此事之後,衛凡稍斂心神打理生意,卻發現府裡有丫鬟竟被盧家給收買,竊取愛內生意賬本和來往商家的品價低標,從此之後,府內的丫鬟每半年便汰換,以免此事再發生。
「那……之所以不認人靠近玲瓏,也是因為怕玲瓏被利用?」喝了茶壓驚後,葫蘆才低聲問著。
「正是。」如霜點頭,卻不住地打量她。
「夫人……壓根不記得產後的事?」
她捧著茶,無奈地搖頭。
「打一開始,我一點記憶都沒有,是見到小爺之後才想起的,可是小爺卻對我……他討厭我。」她笑著,卻比哭還難看。

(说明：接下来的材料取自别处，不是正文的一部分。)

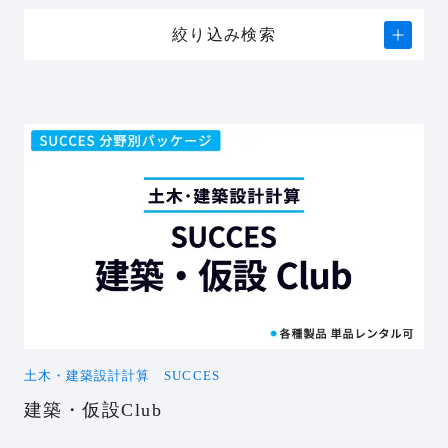
絞り込み検索
土木・建築設計計算 SUCCES
建築・仮設Club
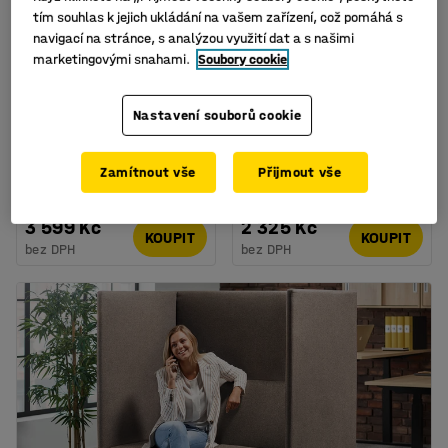
tím souhlas k jejich ukládání na vašem zařízení, což pomáhá s
navigací na stránce, s analýzou využití dat a s našimi
marketingovými snahami.
Soubory cookie
Nastavení souborů cookie
Akustický panel
Akustický panel
SATELLITE, stropní, Ø
SATELLITE, stropní, Ø
600 mm, bal. 3 ks, bílá
780 mm, bílá
Zamítnout vše
Přijmout vše
Číslo výrobku
:
138633
Číslo výrobku
:
138643
3 599 Kč
2 325 Kč
KOUPIT
KOUPIT
bez DPH
bez DPH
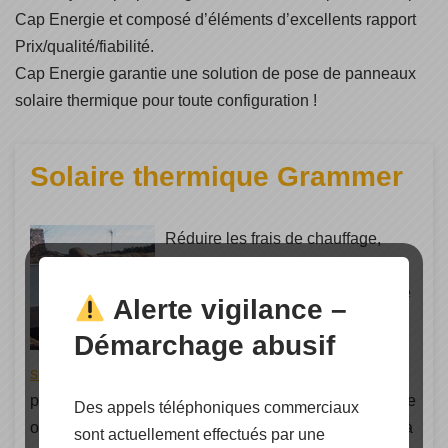
Cap Energie et composé d’éléments d’excellents rapport
Prix/qualité/fiabilité.
Cap Energie garantie une solution de pose de panneaux
solaire thermique pour toute configuration !
Solaire thermique Grammer
Réduire les frais de chauffage,
stopper les problèmes d´humidité,
éradiquer les problèmes dûs à une
Alerte vigilance –
mauvaise ventilation…La
Démarchage abusif
technologie Air Solaire
Grammer
solar
offre une solution facile et efficace à tous ces
problèmes. Que ce soit pour votre résidence principale
Des appels téléphoniques commerciaux
ou secondaire, il y a toujours un capteur à air adapté à
sont actuellement effectués par une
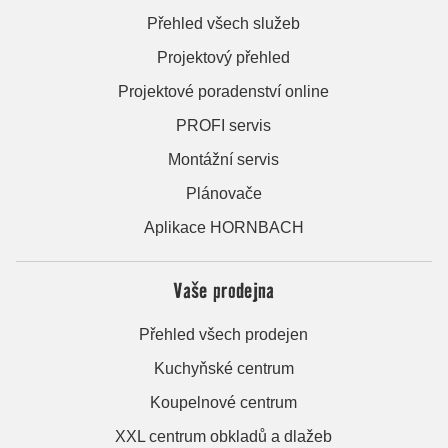
Přehled všech služeb
Projektový přehled
Projektové poradenství online
PROFI servis
Montážní servis
Plánovače
Aplikace HORNBACH
Vaše prodejna
Přehled všech prodejen
Kuchyňské centrum
Koupelnové centrum
XXL centrum obkladů a dlažeb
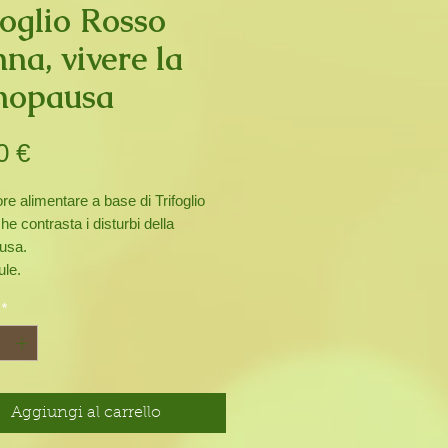
foglio Rosso
na, vivere la
nopausa
Prezzo
0 €
ore alimentare a base di Trifoglio
e contrasta i disturbi della
usa.
ule.
*
Aggiungi al carrello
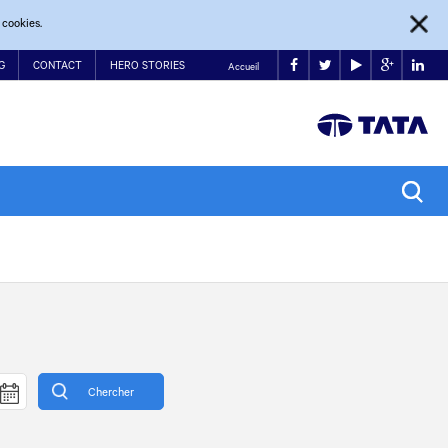
 cookies.
G
CONTACT
HERO STORIES
Accueil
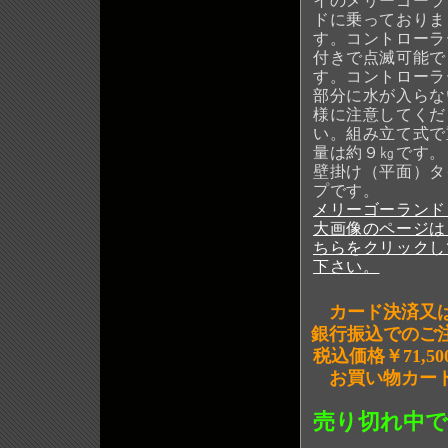
イのメリーゴーラ
ドに乗っておりま
す。コントローラ
付きで点滅可能で
す。コントローラ
部分に水が入らな
様に注意してくだ
い。組み立て式で
量は約９㎏です。
壁掛け（平面）タ
プです。
メリーゴーランド
大画像のページは
ちらをクリックし
下さい。
カード決済又
銀行振込でのご
税込価格￥71,50
お買い物カー
売り切れ中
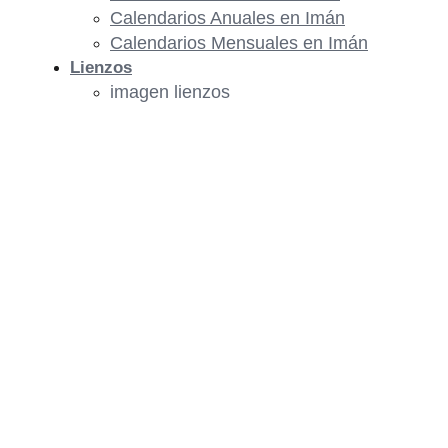
Calendarios Anuales en Imán
Calendarios Mensuales en Imán
Lienzos
imagen lienzos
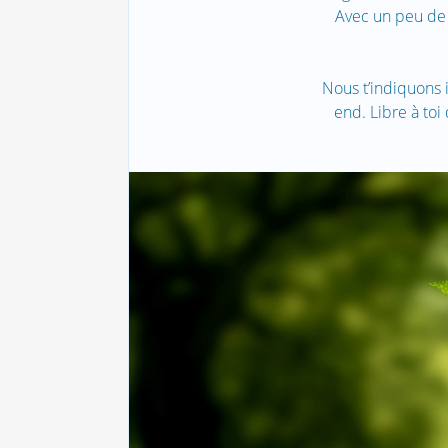
Avec un peu de 
Nous t’indiquons
end. Libre à toi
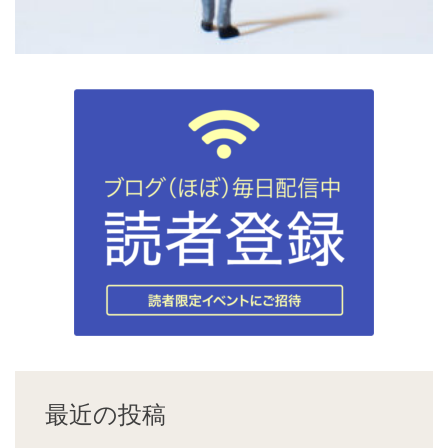
最近の投稿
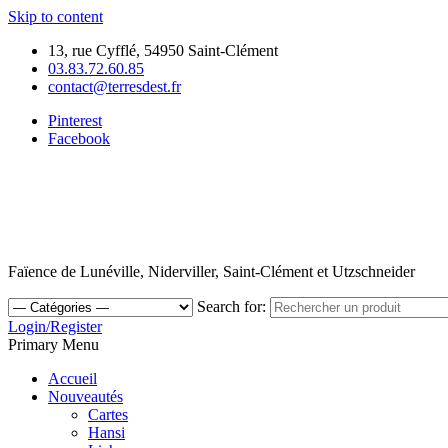
Skip to content
13, rue Cyfflé, 54950 Saint-Clément
03.83.72.60.85
contact@terresdest.fr
Pinterest
Facebook
Faïence de Lunéville, Niderviller, Saint-Clément et Utzschneider
Search for:
Login/Register
Primary Menu
Accueil
Nouveautés
Cartes
Hansi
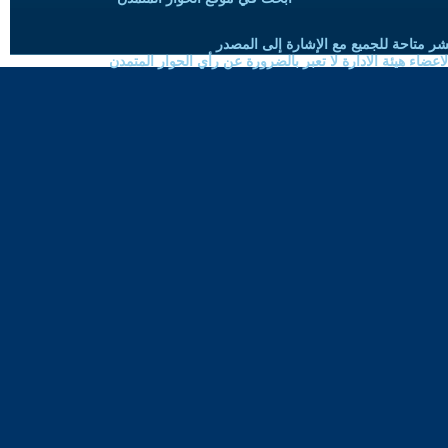
شر متاحة للجميع مع الإشارة إلى المصدر
ضاء هيئة الادارة لا تعبر بالضرورة عن رأي الحوار المتمدن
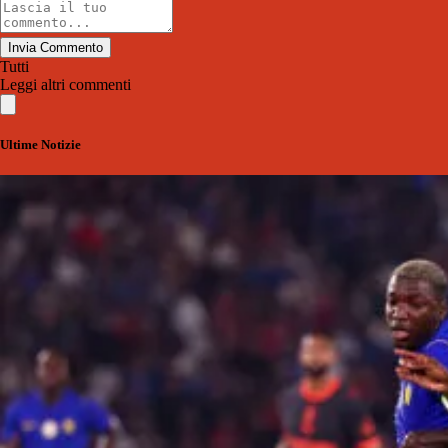
Invia Commento
Tutti
Leggi altri commenti
Ultime Notizie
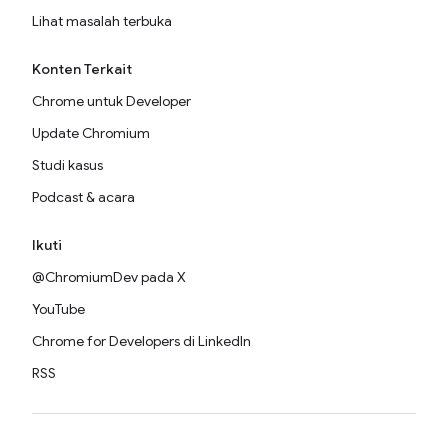
Lihat masalah terbuka
Konten Terkait
Chrome untuk Developer
Update Chromium
Studi kasus
Podcast & acara
Ikuti
@ChromiumDev pada X
YouTube
Chrome for Developers di LinkedIn
RSS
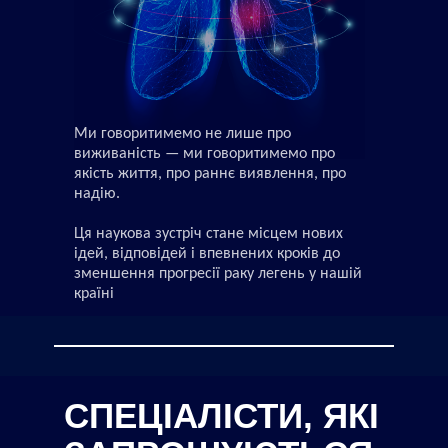
Ми говоритимемо не лише про
виживаність — ми говоритимемо про
якість життя, про раннє виявлення, про
надію.
Ця наукова зустріч стане місцем нових
ідей, відповідей і впевнених кроків до
зменшення прогресії раку легень у нашій
країні
СПЕЦІАЛІСТИ, ЯКІ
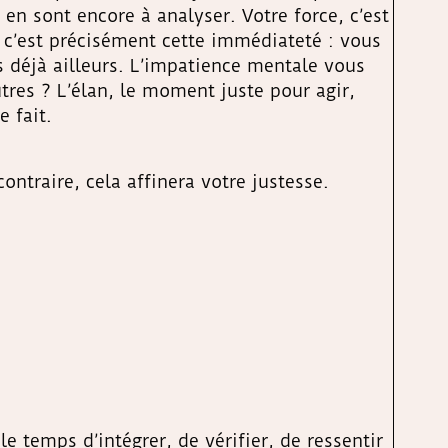
en sont encore à analyser. Votre force, c’est
, c’est précisément cette immédiateté : vous
 déjà ailleurs. L’impatience mentale vous
res ? L’élan, le moment juste pour agir,
e fait.
ntraire, cela affinera votre justesse.
e temps d’intégrer, de vérifier, de ressentir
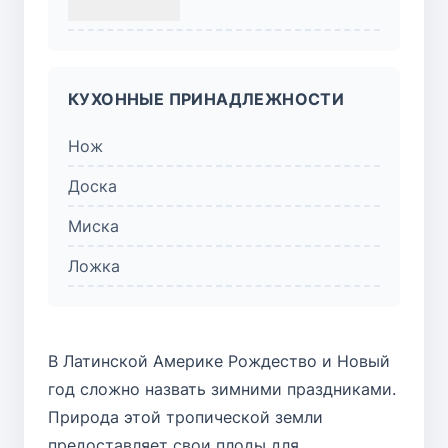
КУХОННЫЕ ПРИНАДЛЕЖНОСТИ
Нож
Доска
Миска
Ложка
В Латинской Америке Рождество и Новый
год сложно назвать зимними праздниками.
Природа этой тропической земли
предоставляет свои плоды для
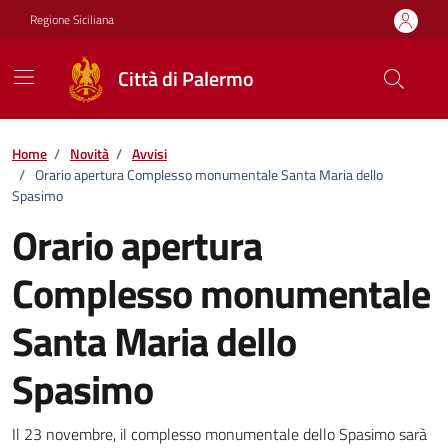
Vai ai contenuti
Vai al footer
Regione Siciliana
Città di Palermo
Home
/
Novità
/
Avvisi
/
Orario apertura Complesso monumentale Santa Maria dello
Spasimo
Orario apertura
Complesso monumentale
Santa Maria dello
Spasimo
Dettagli della notizia
Il 23 novembre, il complesso monumentale dello Spasimo sarà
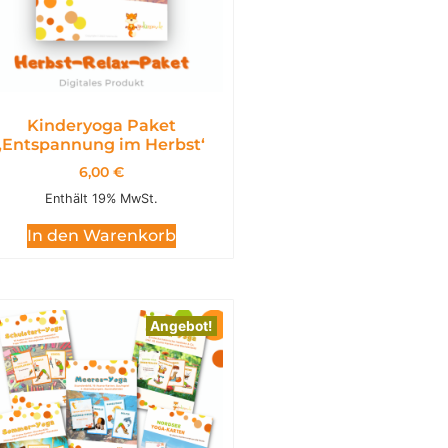
Kinderyoga Paket
,Entspannung im Herbst‘
6,00
€
Enthält 19% MwSt.
In den Warenkorb
Angebot!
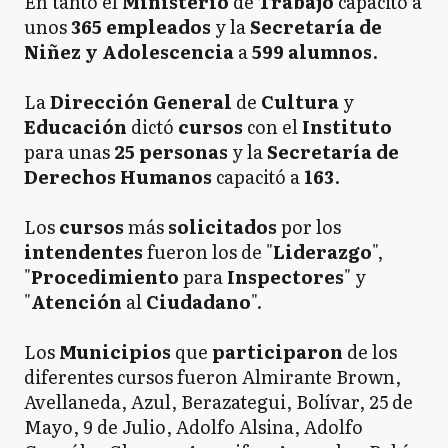
En tanto el
Ministerio
de
Trabajo
capacitó a
unos
365 empleados
y la
Secretaría de
Niñez y Adolescencia
a
599 alumnos
.
La
Dirección General
de
Cultura
y
Educación
dictó
cursos
con el
Instituto
para unas
25 personas
y la
Secretaría de
Derechos Humanos
capacitó a
163
.
Los
cursos
más
solicitados
por los
intendentes
fueron los de "
Liderazgo
",
"
Procedimiento
para
Inspectores
" y
"
Atención
al
Ciudadano
".
Los
Municipios
que
participaron
de los
diferentes cursos fueron Almirante Brown,
Avellaneda, Azul, Berazategui, Bolívar, 25 de
Mayo, 9 de Julio, Adolfo Alsina, Adolfo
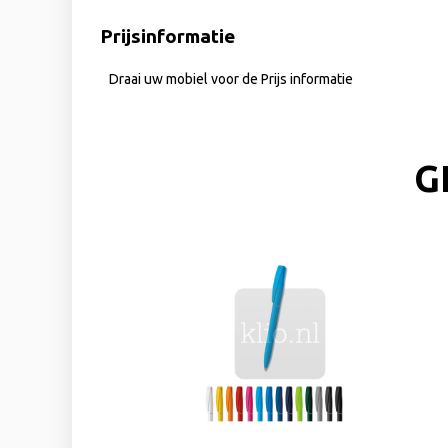
Prijsinformatie
Draai uw mobiel voor de Prijs informatie
G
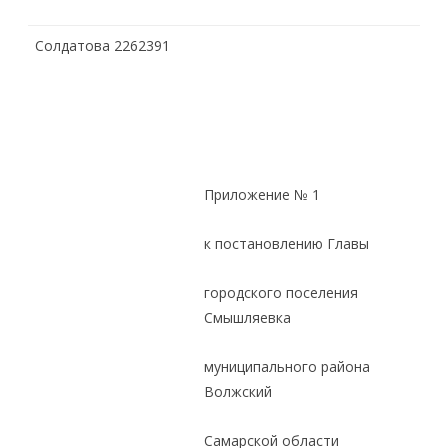
Солдатова 2262391
Приложение № 1
к постановлению Главы
городского поселения
Смышляевка
муниципального района
Волжский
Самарской области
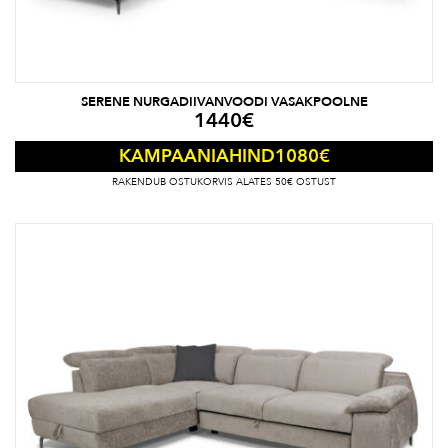
SERENE NURGADIIVANVOODI VASAKPOOLNE
1440
€
1080
€
KAMPAANIAHIND
RAKENDUB OSTUKORVIS ALATES 50€ OSTUST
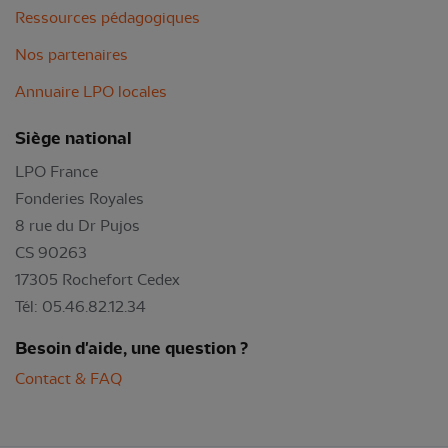
Ressources pédagogiques
Nos partenaires
Annuaire LPO locales
Siège national
LPO France
Fonderies Royales
8 rue du Dr Pujos
CS 90263
17305 Rochefort Cedex
Tél: 05.46.82.12.34
Besoin d'aide, une question ?
Contact & FAQ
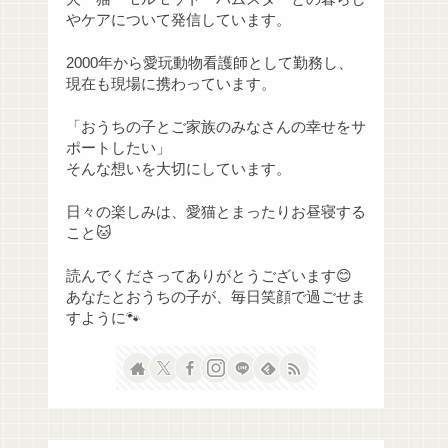
やケアについて発信しています。
2000年から愛玩動物看護師として勤務し、
現在も現場に携わっています。
「おうちの子とご家族のみなさんの幸せをサ
ポートしたい」
そんな想いを大切にしています。
日々の楽しみは、愛猫とまったりお昼寝する
こと🐱
読んでくださってありがとうございます😊
あなたとおうちの子が、毎日笑顔で過ごせま
すように🐾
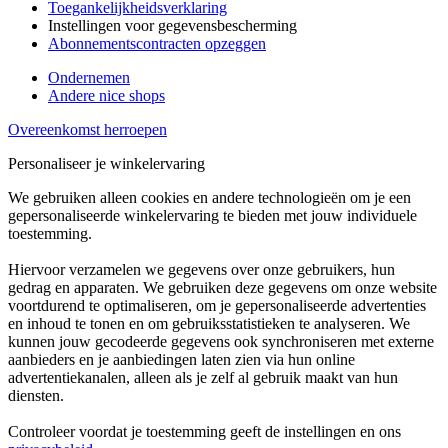
Toegankelijkheidsverklaring
Instellingen voor gegevensbescherming
Abonnementscontracten opzeggen
Ondernemen
Andere nice shops
Overeenkomst herroepen
Personaliseer je winkelervaring
We gebruiken alleen cookies en andere technologieën om je een
gepersonaliseerde winkelervaring te bieden met jouw individuele
toestemming.
Hiervoor verzamelen we gegevens over onze gebruikers, hun
gedrag en apparaten. We gebruiken deze gegevens om onze website
voortdurend te optimaliseren, om je gepersonaliseerde advertenties
en inhoud te tonen en om gebruiksstatistieken te analyseren. We
kunnen jouw gecodeerde gegevens ook synchroniseren met externe
aanbieders en je aanbiedingen laten zien via hun online
advertentiekanalen, alleen als je zelf al gebruik maakt van hun
diensten.
Controleer voordat je toestemming geeft de instellingen en ons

「不是的,小爺只是怕有人會讓酷似夫人的人進府,左右他的心思……這些年來,有時進府的丫鬟,確實有些是像夫人的,有時是那雙眼,有時是嗓子,但是那氣韻就是不對,哪瞞得過咱們的眼?」
「才不是,他竟讓顏芩進書房,甚至進他的寢房……」說著,不禁垂著臉,輕撫著被胎記遮掩的容顏。說來,她會變成這德性,還不是他造成的?
「這……」如霜看向御門,他想了下接話。
「夕顏,爺這麼做有他的用意。」
「什麼用意?」
「因為盧家近兩年來開始搶衛家生意,而且一再壟斷一些材料買賣,爺原本懶得理會,可是今年盧家卻開始壟斷染料生意,惹惱了爺。」
「染料?」
「你不是最喜歡染料了?可以讓你染沙染衣料。爺每回到烈陽城,總會帶來各色沙石放在你的院落裡,也開了家染坊讓人調製新色,沒了染料,爺就不能再送你彩沙了。」
葫蘆怔怔地看著他。
「真的?」
「夕顏,爺不曾將你忘懷,這六年來沒有一刻遺忘,只要他出了一趟遠門,回來必定會到你的墳前……」御門頓了下,總覺得這話說起來感覺著實古怪。
「那回你以為小爺要跳湖,小爺就是坐在你的墳前。」
「我的墳?」不自覺得,葫蘆打了個寒顫。她就在這裡……可這府裡有她的墳呢。
「爺說你最喜歡巧思園,所以將你葬在那兒,夜裡燈火不滅,周圍栽種著你喜歡的夜來香和牡丹,爺常在那兒發呆,有時喝了一夜的酒,總是靜靜地坐在那兒,雖然他從未提起,但我知道他在想你。」
葫蘆眨著眼,覺得雙眼濕濡刺痛著。想起他的背影,就教她心疼著,可就算跟他說了她是誰,他信嗎?
「所以小爺留下顏芩,是想要對付盧家?」她啞聲問著。
「可以這麼說吧!」事實上,就連他也不是很清楚爺到底想做什麼。
她深吸口氣。
「你們認為小爺會認出我嗎?」他甚至一再想趕她走。
「會的,咱們都認得出,爺豈會認不出?」如霜秀顏輕展笑意,從懷裡取出只小麻袋。
「這甘草糖放眼將日城,也唯有夫人會做。」
葫蘆聞言,多了幾分信心。那麼,她該做些什麼,好讓小爺發現她呢?
「爺的生辰快到了,夕顏何不用拿手絕活讓爺發現?」御門低聲提醒著。
她輕呀了聲,知道自己該怎麼做了。
這一次,她不說了,等著小爺認出她。
絕對要小爺自個兒認出不可,然後……再看她怎麼一報還一報!
第六章 糕餅系情(1)
衛家近來的氛圍與過去相同,不再死氣沉沉,戰戰兢兢。
府裡的奴僕幹活時,臉上多了幾分笑容,一來是因為六年不曾過生唇的衛凡,決定在自個兒三十而立時辦宴席,因而廣發邀帖,讓整個府內下人全都動了起來,灑掃洗滌,妝點佈置皆不敢馬虎。
二來則是因為府裡多了幾把銀鈴般的笑聲,那笑聲像是會感染人似的,教聞者莫不勾彎唇角。
「然後呢?然後呢?」
「得要將金棗晾乾才成。」
「然後呢?」衛玲瓏跟前跟後,不住地盯著葫蘆手中那簍才剛洗乾淨的金棗。
「干了之後再撒鹽加糖醃成醬。」
「然後呢?」看著她將簍子擱在石板上,衛玲瓏急著想知道下一個步驟。
「擱個十天入味之後,可以作茶也可以作醬,醬可以烤成餅。」葫蘆壓根不嫌煩,把每個步驟說得簡單扼要。
「好吃嗎?」衛玲瓏一雙大眼閃閃發亮著。
「很好吃。」葫蘆蹲在她面前,瞇起眼敘述這滋味。
「那面皮得要揉得透,發起的餅皮才會彈牙,包了醬進窯烤,你會聽見餅皮在跳舞的聲音,等到它們跳完舞了,再一一取出,放在嘴裡一咬,那餅皮酥脆帶鹹,配著那酸甜的金棗醬,滋味簡直是……」說著說著,她差點被自己的口水噎到。